I’m sitting here typing this post with gloves and a ski hat on. It’s pretty much the coldest day so far our thermostat has decided to break and Home Depot cant finds the one we need. Apparently, it’s in stock but no one knows where it is. Amazing. I can’t complain though I have a big plate full of delicious gingerbread cookies so I’m one happy girl. If you asked me what my favorite cookie as I have no idea but I would say that Gingerbread is up there on my top 10 list. I’m not a fan of the snappy ones. I like the soft cake not too sweet gingerbread. That is exactly what this is. Warm spices, sweet molasses and just super soft.
It’s not only eating them but its just the smell of them baking that puts me in the holiday mood.
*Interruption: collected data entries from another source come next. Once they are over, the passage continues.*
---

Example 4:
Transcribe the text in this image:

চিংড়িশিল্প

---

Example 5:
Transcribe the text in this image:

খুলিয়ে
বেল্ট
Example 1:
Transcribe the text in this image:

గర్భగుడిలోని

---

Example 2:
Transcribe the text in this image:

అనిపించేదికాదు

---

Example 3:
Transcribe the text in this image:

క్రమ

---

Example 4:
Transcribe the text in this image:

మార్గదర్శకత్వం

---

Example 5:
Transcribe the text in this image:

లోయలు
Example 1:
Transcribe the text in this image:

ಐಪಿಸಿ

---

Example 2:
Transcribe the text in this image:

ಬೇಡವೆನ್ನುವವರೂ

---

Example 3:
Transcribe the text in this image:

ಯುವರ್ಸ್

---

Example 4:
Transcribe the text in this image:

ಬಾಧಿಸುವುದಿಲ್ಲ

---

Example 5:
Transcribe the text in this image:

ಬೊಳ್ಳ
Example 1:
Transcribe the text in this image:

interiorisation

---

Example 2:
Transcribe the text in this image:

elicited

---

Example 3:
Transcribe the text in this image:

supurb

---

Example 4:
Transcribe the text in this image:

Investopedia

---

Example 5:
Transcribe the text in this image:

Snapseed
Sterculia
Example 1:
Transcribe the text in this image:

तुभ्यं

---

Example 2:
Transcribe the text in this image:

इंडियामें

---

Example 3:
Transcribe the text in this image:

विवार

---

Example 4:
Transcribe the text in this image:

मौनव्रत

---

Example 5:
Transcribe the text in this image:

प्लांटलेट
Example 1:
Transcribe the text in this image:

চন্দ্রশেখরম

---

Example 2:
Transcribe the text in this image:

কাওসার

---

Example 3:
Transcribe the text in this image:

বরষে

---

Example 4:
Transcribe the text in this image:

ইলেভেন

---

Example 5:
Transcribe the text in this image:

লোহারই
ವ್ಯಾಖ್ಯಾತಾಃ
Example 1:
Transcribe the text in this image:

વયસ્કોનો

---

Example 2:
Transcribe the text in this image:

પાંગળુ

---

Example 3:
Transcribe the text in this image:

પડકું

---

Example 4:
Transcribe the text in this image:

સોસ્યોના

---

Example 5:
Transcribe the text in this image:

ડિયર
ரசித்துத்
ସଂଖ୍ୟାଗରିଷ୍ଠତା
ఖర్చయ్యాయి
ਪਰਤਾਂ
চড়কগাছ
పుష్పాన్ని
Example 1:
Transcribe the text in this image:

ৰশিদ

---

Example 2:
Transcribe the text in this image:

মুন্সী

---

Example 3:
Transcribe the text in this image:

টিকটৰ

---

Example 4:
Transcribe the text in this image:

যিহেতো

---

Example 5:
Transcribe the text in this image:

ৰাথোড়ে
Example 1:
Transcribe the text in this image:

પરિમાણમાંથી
Seriously I just want to bust out all the decorations, blast some Christmas jams and celebrate. (On a side note, Mariah Carey Christmas jams NEVER get old…e.v.e.r)
Now although I do love the holiday and the festivities I’m all about the balance. I don’t really feel the need to pound the sugar and then collapse into a most epic sugar rush. My heart is racing just thinking about it. No no…I like using different grains and flours to make sweet treats. Actually growing up my mom would make these bomb ass Teff cookies, Millet cookies and all kinds of goodies made from flours, which at the time, were pretty unheard of. I’m glad that it’s all starting to become more mainstream now. I feel cool.
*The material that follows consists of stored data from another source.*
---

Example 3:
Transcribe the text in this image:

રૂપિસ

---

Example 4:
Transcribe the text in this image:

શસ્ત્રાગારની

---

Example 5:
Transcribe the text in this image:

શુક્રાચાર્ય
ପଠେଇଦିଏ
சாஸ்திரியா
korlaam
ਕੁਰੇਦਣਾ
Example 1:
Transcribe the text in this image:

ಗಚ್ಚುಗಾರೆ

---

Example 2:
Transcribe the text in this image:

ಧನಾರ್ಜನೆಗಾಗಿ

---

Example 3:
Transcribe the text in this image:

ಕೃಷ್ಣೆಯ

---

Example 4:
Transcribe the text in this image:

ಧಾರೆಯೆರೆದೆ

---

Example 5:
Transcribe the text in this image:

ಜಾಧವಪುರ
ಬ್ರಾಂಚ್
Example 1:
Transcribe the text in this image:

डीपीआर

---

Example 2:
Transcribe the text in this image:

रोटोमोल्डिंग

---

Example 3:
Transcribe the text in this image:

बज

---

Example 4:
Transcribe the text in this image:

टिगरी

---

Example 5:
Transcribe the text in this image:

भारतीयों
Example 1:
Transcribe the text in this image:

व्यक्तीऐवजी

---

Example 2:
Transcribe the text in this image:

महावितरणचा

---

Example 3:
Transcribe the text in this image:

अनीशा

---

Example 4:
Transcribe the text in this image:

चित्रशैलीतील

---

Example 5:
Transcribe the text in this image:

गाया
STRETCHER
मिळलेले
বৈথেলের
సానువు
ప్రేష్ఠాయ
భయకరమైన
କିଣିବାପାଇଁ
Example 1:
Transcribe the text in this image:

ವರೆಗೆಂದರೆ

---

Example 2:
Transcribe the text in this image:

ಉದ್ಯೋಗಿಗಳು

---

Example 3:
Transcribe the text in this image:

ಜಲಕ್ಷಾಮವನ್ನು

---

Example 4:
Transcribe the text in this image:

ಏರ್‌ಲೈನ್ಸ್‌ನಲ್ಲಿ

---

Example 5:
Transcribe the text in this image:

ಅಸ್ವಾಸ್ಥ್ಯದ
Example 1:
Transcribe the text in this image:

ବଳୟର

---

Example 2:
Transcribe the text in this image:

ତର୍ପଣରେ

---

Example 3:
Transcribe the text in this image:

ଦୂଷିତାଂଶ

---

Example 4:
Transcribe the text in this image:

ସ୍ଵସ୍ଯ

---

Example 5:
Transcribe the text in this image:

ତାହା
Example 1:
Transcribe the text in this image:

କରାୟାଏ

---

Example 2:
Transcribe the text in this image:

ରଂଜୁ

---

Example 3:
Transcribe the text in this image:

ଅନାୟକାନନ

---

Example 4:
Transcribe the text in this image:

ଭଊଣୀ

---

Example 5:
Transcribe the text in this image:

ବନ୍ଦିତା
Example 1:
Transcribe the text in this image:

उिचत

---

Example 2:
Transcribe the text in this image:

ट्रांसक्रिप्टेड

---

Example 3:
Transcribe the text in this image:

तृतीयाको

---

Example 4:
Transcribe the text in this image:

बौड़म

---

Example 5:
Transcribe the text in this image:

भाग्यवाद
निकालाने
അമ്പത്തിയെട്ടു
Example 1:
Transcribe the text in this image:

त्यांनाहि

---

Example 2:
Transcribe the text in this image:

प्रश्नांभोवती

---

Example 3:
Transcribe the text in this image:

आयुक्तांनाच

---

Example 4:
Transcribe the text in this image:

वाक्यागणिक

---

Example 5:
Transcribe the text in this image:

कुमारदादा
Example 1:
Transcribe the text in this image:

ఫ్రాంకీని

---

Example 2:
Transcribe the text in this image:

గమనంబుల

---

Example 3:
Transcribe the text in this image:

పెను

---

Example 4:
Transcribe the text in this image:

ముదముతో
These cookies are nothing too odd. Just Oat flour. Pretty ordinary but still bueno. It got some coconut sugar in it which ok, its still sugar but these are cookies. Compromise, right?
Also since I’m going down this nostalgic path cookie trays are pretty much a holiday staple. Let me tell you, My mom is serious about her cookie trays. We start baking weeks early and make dozens of different kinds. Some healthier than others, but again it’s all about balance right? I think these little gingers though would work wonderfully on any tray. It’s the first year that I’ve made them but I’m pretty sure from now on they will be standard. (freezer tests to come!)
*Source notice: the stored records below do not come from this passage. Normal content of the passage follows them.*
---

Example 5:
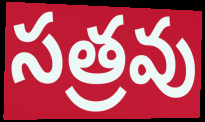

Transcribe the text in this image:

సత్రవు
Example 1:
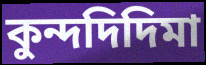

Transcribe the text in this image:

কুন্দদিদিমা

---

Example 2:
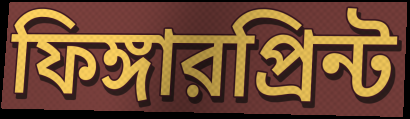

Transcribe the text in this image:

ফিঙ্গারপ্রিন্ট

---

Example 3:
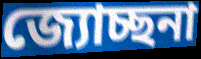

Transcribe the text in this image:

জ্যোচ্ছনা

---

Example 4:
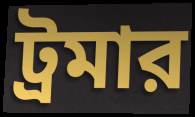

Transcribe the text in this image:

ট্রমার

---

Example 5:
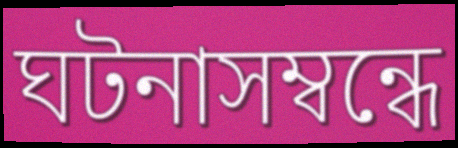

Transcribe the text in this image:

ঘটনাসম্বন্ধে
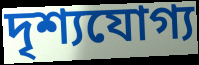
দৃশ্যযোগ্য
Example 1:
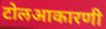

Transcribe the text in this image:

टोलआकारणी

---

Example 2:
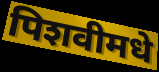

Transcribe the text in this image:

पिशवीमधे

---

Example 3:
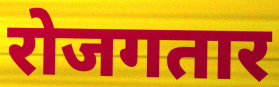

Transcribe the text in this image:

रोजगतार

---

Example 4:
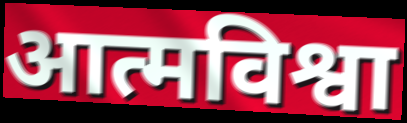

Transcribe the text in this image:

आत्मविश्वा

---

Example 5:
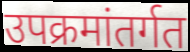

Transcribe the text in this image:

उपक्रमांतर्गत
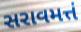
સરાવમત્તં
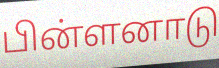
பின்ளனாடு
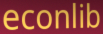
econlib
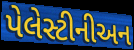
પેલેસ્ટીનીઅન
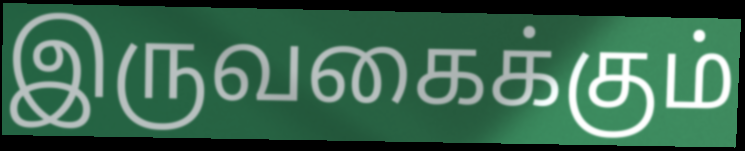
இருவகைக்கும்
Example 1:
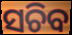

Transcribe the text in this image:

ସଚିବ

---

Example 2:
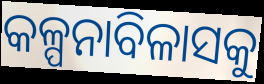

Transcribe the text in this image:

କଳ୍ପନାବିଳାସକୁ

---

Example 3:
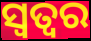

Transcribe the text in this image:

ସ୍ୱତ୍ୱର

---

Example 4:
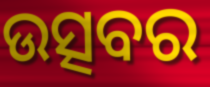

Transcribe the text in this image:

ଉତ୍ସବର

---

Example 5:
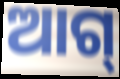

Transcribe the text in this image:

ଆଗ୍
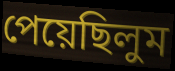
পেয়েছিলুম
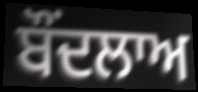
ਬੌਂਦਲਾਅ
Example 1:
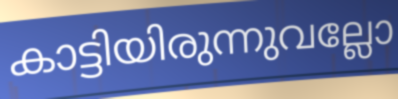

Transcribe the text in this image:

കാട്ടിയിരുന്നുവല്ലോ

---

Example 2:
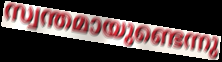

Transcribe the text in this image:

സ്വന്തമായുണ്ടെന്നു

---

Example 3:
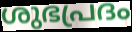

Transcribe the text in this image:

ശുഭപ്രദം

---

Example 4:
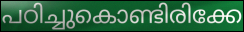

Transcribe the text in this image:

പഠിച്ചുകൊണ്ടിരിക്കേ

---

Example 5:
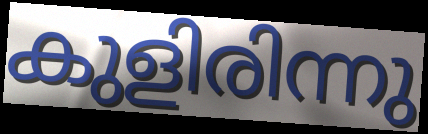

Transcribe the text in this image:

കുളിരിന്നു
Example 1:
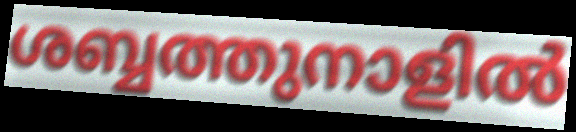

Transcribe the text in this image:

ശബ്ബത്തുനാളിൽ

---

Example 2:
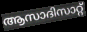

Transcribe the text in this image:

ആസാദിസാറ്റ്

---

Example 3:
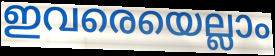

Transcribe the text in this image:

ഇവരെയെല്ലാം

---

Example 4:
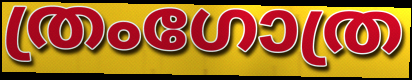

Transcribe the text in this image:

ത്രംഗോത്ര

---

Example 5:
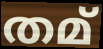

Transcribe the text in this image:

തമ്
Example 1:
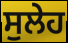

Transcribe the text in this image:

ਸੁਲੇਹ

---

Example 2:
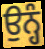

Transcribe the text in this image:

ਉਨ੍ਹੰ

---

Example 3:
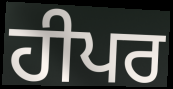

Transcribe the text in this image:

ਹੀਪਰ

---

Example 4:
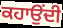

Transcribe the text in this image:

ਕਹਾਉਂਦੀ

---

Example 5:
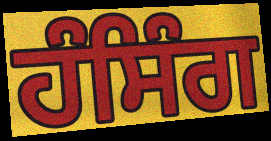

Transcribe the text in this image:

ਹੰਸਿੰਗ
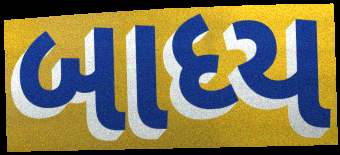
બાધ્ય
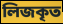
লিজকৃত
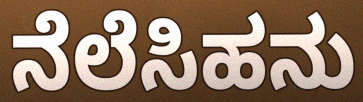
ನೆಲೆಸಿಹನು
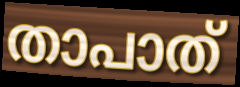
താപാത്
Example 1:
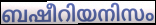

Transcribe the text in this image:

ബഷീറിയനിസം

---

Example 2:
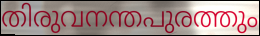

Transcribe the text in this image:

തിരുവനന്തപുരത്തും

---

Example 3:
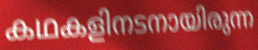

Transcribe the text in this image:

കഥകളിനടനായിരുന്ന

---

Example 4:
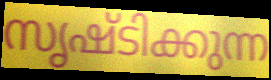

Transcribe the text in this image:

സൃഷ്ടിക്കുന്ന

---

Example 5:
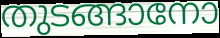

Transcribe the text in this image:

തുടങ്ങാനോ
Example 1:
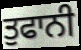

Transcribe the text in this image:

ਤੁਫਾਨੀ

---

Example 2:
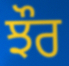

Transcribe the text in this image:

ਝੌਰ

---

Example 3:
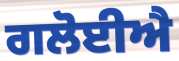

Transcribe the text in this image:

ਗਲੋਈਐ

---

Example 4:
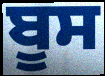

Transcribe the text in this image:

ਬੂਸ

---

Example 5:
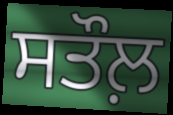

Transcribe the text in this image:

ਸਤੌਲ਼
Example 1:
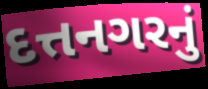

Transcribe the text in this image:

દત્તનગરનું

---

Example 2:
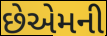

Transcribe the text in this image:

છેએમની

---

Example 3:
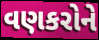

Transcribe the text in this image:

વણકરોને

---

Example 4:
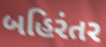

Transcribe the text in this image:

બહિરંતર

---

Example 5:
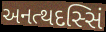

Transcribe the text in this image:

અનત્થદસ્સિં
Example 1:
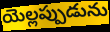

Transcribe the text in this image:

యెల్లప్పుడును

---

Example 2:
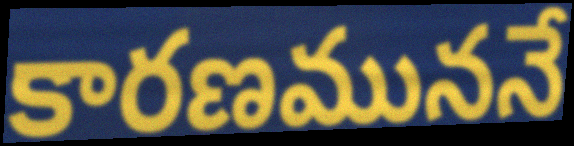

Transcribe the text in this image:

కారణముననే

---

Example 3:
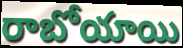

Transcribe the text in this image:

రాబోయాయి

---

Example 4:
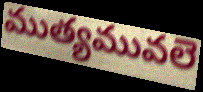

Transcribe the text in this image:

ముత్యమువలె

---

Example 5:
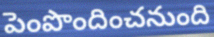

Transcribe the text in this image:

పెంపొందించనుంది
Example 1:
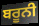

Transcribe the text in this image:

ਬਰੂਨੀ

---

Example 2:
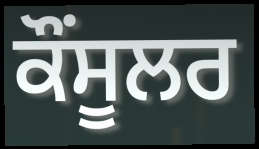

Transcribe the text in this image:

ਕੌਂਸੂਲਰ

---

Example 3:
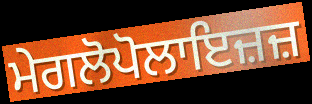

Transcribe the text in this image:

ਮੇਗਲੋਪੋਲਾਇਜ਼ਜ਼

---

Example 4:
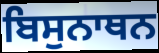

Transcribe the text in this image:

ਬਿਸੁਨਾਥਨ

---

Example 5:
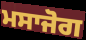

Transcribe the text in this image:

ਮਸਾਜੋਗ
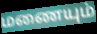
மணையும்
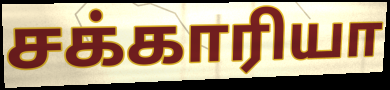
சக்காரியா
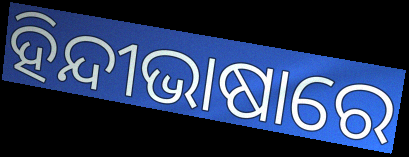
ହିନ୍ଦୀଭାଷାରେ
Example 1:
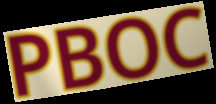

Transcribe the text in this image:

PBOC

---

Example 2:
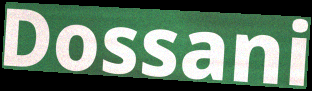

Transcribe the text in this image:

Dossani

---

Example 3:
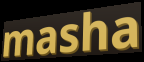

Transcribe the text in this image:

masha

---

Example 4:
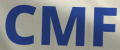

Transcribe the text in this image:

CMF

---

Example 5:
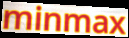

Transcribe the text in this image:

minmax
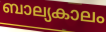
ബാല്യകാലം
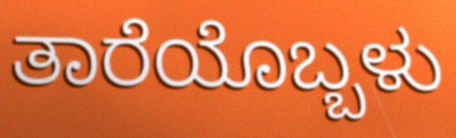
ತಾರೆಯೊಬ್ಬಳು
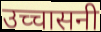
उच्चासनी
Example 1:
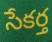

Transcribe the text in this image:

సేకర్త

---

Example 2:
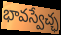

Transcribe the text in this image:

భావస్వేచ్ఛ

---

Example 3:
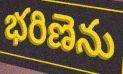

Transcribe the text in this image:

భరిణెను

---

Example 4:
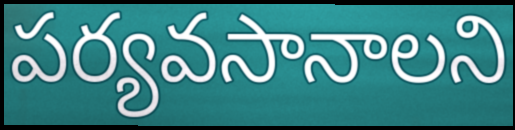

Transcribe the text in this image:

పర్యవసానాలని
These took a bit of playing with but I think they turned out delicious. Feel free to tweak and play with the recipe as needed. Like I mentioned they aren’t blow your face off sweet but personally, I like a milder cookie so these work perfect for me. That’s the beauty of baking…you can pretty much adapt to your personal tastes. I hope you enjoy and if you make them let me know how they turn out.
- ¾ c. dry Quinoa
- 1½ c. water
- Dry Ingredients:
- 1½ c. oat flour
- 1 tsp. baking powder
- ½ c. ground flax meal
- 2½ tsp. ginger
- ¼ tsp. nutmeg
- ¼ tsp. cloves
- pinch of salt
- wet Ingredients:
- ¼ c. coconut sugar
- ¼ c. blackstrap molasses
- ¼ c. unsweetened applesauce
- 2 Tbsp. coconut oil
- 1 tsp. vanilla extract.
- In a pan, boil water and add in your quinoa. Cook about 20 minutes or until quinoa is cooked through. Once finished, set aside.
- Preheat oven to 350 and line a large baking sheet with parchment.
- Combine all the dry ingredients in a bowl and mix. Add in 1 and ½ c. of the cooked quinoa and stir to combine. Set aside.
- Next, combine all of the wet ingredients in a bowl and mix well.
- Add the wet ingredients to the dry and mix to combine.
- Using a cookie scoop or spoon, scoop out cookies 1 Tbsp at a time and place onto sheets. Cookies will not expand much during baking so shape as you need to. I used the back of a spoon to flatten mine out.
- Bake about 18-20 minutes or until baked thru. Once out of the oven let sit a few minutes (about 10 minutes) to cool, then remove to a wire cooling rack. They will firm up the longer they sit out.